> **GOAL OF THE EXERCISE**
Copy every line of text in the rows below, word for word, and leave out the pictures.

━━━ DATA PROVIDED ━━━

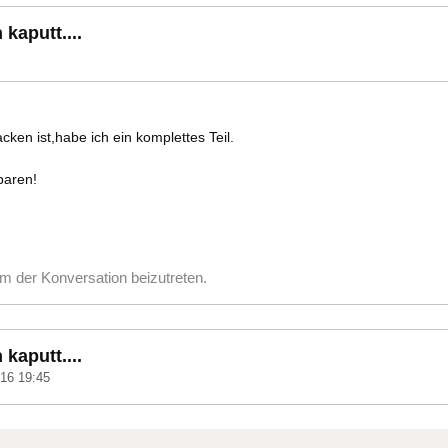
kaputt....
ken ist,habe ich ein komplettes Teil.
paren!
m der Konversation beizutreten.
kaputt....
16 19:45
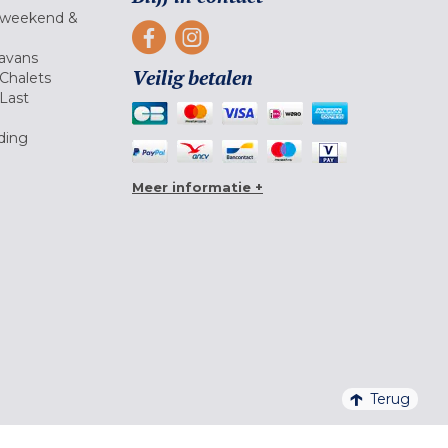
 weekend &
avans
Veilig betalen
Chalets
Last
ding
Meer informatie +
Terug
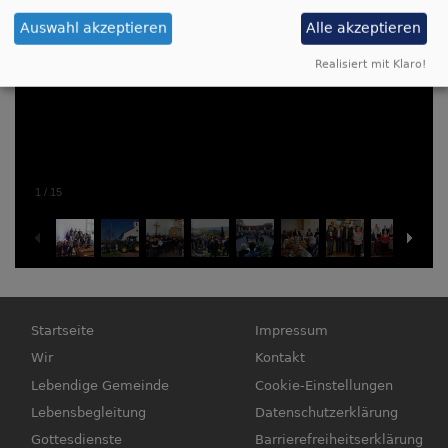
Auswahl akzeptieren
Alle akzeptieren
Realisiert mit Klaro!
1
/
15
Hauptnavigation
Fußbereichsmenü
Startseite
Impressum
Wir
Kontakt
Lebendige Gemeinde
Cookie-Einstellungen
Lebensbegleitung
Datenschutzerklärung
Gottesdienste
Barrierefreiheitserklärung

━━━

> **ANSWER AREA**
kaputt....
ken ist,habe ich ein komplettes Teil.
paren!
m der Konversation beizutreten.
kaputt....
16 19:45
 weekend &
avans
Veilig betalen
Chalets
Last
ding
Meer informatie +
Terug
Auswahl akzeptieren
Alle akzeptieren
Realisiert mit Klaro!
1
/
15
Hauptnavigation
Fußbereichsmenü
Startseite
Impressum
Wir
Kontakt
Lebendige Gemeinde
Cookie-Einstellungen
Lebensbegleitung
Datenschutzerklärung
Gottesdienste
Barrierefreiheitserklärung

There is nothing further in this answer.